Quant à l’inflation, « les prévisions ont été révisées à la hausse, en partie à cause d’une plus grande dépendance aux importations d’énergie, et nous prévoyons qu’elle restera supérieure à l’objectif jusqu’en 2028 », a-t-elle ajouté.

Les Perspectives de l’économie mondiale confirment également leurs projections pour l’économie espagnole avec une croissance du PIB de 2,1 % et 1,8 % en 2026 et 2027, tandis que les prévisions pour la France et l’Allemagne sont révisées à la baisse pour 2026.

indéfini

Ce que le FMI attend des principales économies de l’UE et du reste du monde

Le Fonds identifie les développements au Moyen-Orient comme le risque le plus immédiat dans son rapport.

« Une escalade des tensions géopolitiques nuirait à la croissance et aggraverait les pressions inflationnistes. Cela dit, si la réouverture du détroit d’Ormuz se déroulait plus facilement que prévu et que les prix des matières premières tombaient en dessous du scénario de référence, la croissance pourrait être plus élevée et l’inflation plus faible », indiquent les perspectives.

La France devrait connaître une croissance de 0,6% cette année, soit 0,3 point de pourcentage de moins que prévu en avril. Pour 2027, la croissance est estimée à 0,9%.

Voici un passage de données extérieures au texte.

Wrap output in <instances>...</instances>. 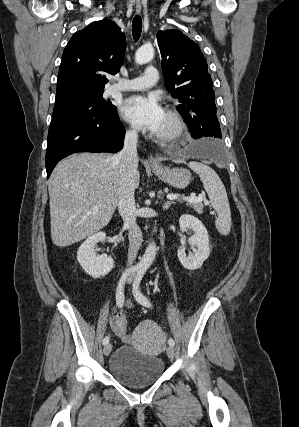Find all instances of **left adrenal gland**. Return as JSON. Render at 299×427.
Masks as SVG:
<instances>
[{"label":"left adrenal gland","instance_id":"left-adrenal-gland-1","mask_svg":"<svg viewBox=\"0 0 299 427\" xmlns=\"http://www.w3.org/2000/svg\"><path fill=\"white\" fill-rule=\"evenodd\" d=\"M171 204H173V202H169V201L165 202V203L163 204V209H164V210H167V209L170 207V205H171Z\"/></svg>","mask_w":299,"mask_h":427}]
</instances>
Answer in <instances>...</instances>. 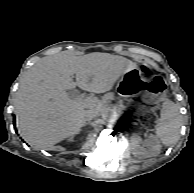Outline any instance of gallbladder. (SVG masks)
<instances>
[{"mask_svg":"<svg viewBox=\"0 0 194 193\" xmlns=\"http://www.w3.org/2000/svg\"><path fill=\"white\" fill-rule=\"evenodd\" d=\"M73 92H74V89L69 90V91H68V95H70V96H71Z\"/></svg>","mask_w":194,"mask_h":193,"instance_id":"obj_1","label":"gallbladder"}]
</instances>
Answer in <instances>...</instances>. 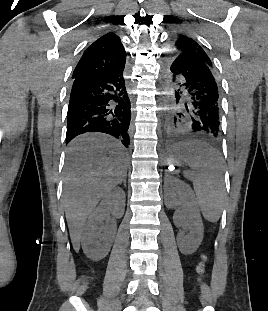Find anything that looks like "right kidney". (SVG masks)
I'll list each match as a JSON object with an SVG mask.
<instances>
[{
	"label": "right kidney",
	"instance_id": "obj_1",
	"mask_svg": "<svg viewBox=\"0 0 268 311\" xmlns=\"http://www.w3.org/2000/svg\"><path fill=\"white\" fill-rule=\"evenodd\" d=\"M124 211L125 192L115 187L91 213L84 228L81 245L88 258L98 261L109 253L117 229L114 220L121 218ZM110 215L113 216V220L104 225L103 221Z\"/></svg>",
	"mask_w": 268,
	"mask_h": 311
}]
</instances>
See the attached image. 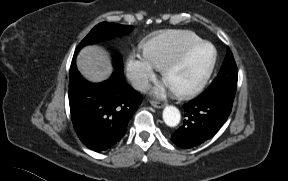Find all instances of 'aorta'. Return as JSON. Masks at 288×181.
Instances as JSON below:
<instances>
[{
	"mask_svg": "<svg viewBox=\"0 0 288 181\" xmlns=\"http://www.w3.org/2000/svg\"><path fill=\"white\" fill-rule=\"evenodd\" d=\"M163 120L169 127H175L180 123L181 114L175 106H166L163 110Z\"/></svg>",
	"mask_w": 288,
	"mask_h": 181,
	"instance_id": "aorta-1",
	"label": "aorta"
}]
</instances>
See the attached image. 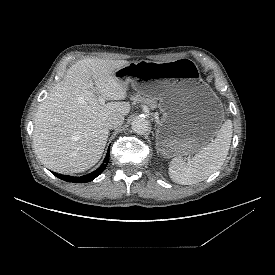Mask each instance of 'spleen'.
<instances>
[{
    "instance_id": "1",
    "label": "spleen",
    "mask_w": 275,
    "mask_h": 275,
    "mask_svg": "<svg viewBox=\"0 0 275 275\" xmlns=\"http://www.w3.org/2000/svg\"><path fill=\"white\" fill-rule=\"evenodd\" d=\"M232 139V121L223 123L216 138L202 148L195 156L185 162L177 156L169 165V176L173 182L182 185H192L207 179L224 163Z\"/></svg>"
}]
</instances>
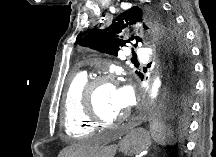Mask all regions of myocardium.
Returning a JSON list of instances; mask_svg holds the SVG:
<instances>
[{
    "label": "myocardium",
    "instance_id": "myocardium-1",
    "mask_svg": "<svg viewBox=\"0 0 216 157\" xmlns=\"http://www.w3.org/2000/svg\"><path fill=\"white\" fill-rule=\"evenodd\" d=\"M107 85L114 86L111 76L101 75L89 80L83 88V92H82L83 110L86 117L90 121H92L95 125H104V126L114 125L125 121L128 117V114L126 113L117 119L106 120L103 117H101L97 112L96 103H95L96 93L101 87Z\"/></svg>",
    "mask_w": 216,
    "mask_h": 157
}]
</instances>
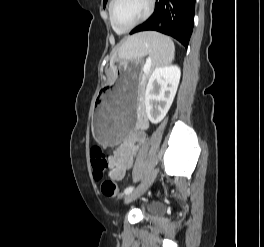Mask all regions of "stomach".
<instances>
[{"label": "stomach", "instance_id": "0dacf381", "mask_svg": "<svg viewBox=\"0 0 264 247\" xmlns=\"http://www.w3.org/2000/svg\"><path fill=\"white\" fill-rule=\"evenodd\" d=\"M127 62H135V57H127ZM139 68L141 63H134V66L132 63H125V66L116 63L117 82L113 86H100L98 90L92 125L95 139L103 147H116L120 141H127L130 131L135 129L137 108H134L133 103L140 82L136 76L141 74Z\"/></svg>", "mask_w": 264, "mask_h": 247}]
</instances>
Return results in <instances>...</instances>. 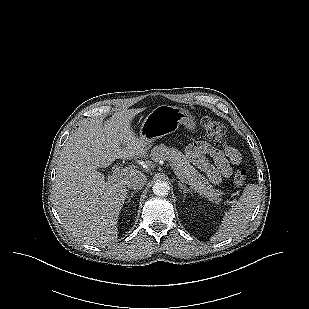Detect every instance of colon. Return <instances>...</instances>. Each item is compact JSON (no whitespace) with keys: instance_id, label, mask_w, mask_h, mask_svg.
<instances>
[{"instance_id":"5ec220e1","label":"colon","mask_w":309,"mask_h":309,"mask_svg":"<svg viewBox=\"0 0 309 309\" xmlns=\"http://www.w3.org/2000/svg\"><path fill=\"white\" fill-rule=\"evenodd\" d=\"M201 126L206 135L217 143L225 142L227 138V132L225 126L211 118L205 117L201 120ZM247 178V171L245 169H238L233 177V181L236 185H242Z\"/></svg>"}]
</instances>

Pour l’Allemagne, le Fonds prévoit une croissance du PIB de 0,7 % cette année et de 1,0 % l’année prochaine.

L’économie chinoise, en revanche, devrait croître de 4,6 % en 2026 et de 4,1 % en 2027, confirmant un ralentissement par rapport aux 5 % de l’année dernière, autrefois considérés comme le seuil critique pour la stabilité du système politico-économique de Pékin.

L’économie brésilienne devrait connaître une croissance de 2,4% à la fin de 2026, avant de perdre deux points de pourcentage l’année suivante, ce qui correspond à la moyenne latino-américaine, dont la croissance est également estimée à 2,4% sur un an par rapport à 2025.

Les prévisions pour l’Afrique sont globalement stables, se situant en moyenne entre 4,3 % et 5,2 % pour cette année, mais avec d’importantes différences internes. Parmi les plus grandes économies, les projections vont d’une croissance de 4,3 % pour le Nigeria en 2027 à seulement 1,3 % pour l’Afrique du Sud.

Les avertissements du FMI et les solutions possibles

Outre les inquiétudes concernant les coûts de l’énergie, les perspectives mettent en évidence des inquiétudes concernant les engrais et les denrées alimentaires. En 2026, les prix des premiers pourraient augmenter au total de 26 % et ceux des seconds de 8 %, tirés par la hausse des coûts de l’énergie et des transports.

L’inflation mondiale globale devrait ainsi augmenter à 4,7% en 2026 (révisée à la hausse de 0,3 point par rapport aux attentes précédentes, contre 4,1% en 2025), avant de retomber à 3,9% en 2027, indiquant que « la tendance désinflationniste en cours depuis le début de l’année 2024 s’est arrêtée ».

Le FMI conclut par une série de recommandations, dont certaines destinées aux banques centrales. « Les priorités politiques sont de restaurer la stabilité des prix, soutenue par une communication claire, l’indépendance de la banque centrale et une supervision financière solide, tout en reconstituant les réserves budgétaires et en utilisant les outils de politique budgétaire avec parcimonie.

« Des réformes structurelles sont nécessaires pour promouvoir la sécurité énergétique et la préparation à l’intelligence artificielle », concluent les économistes du Fonds.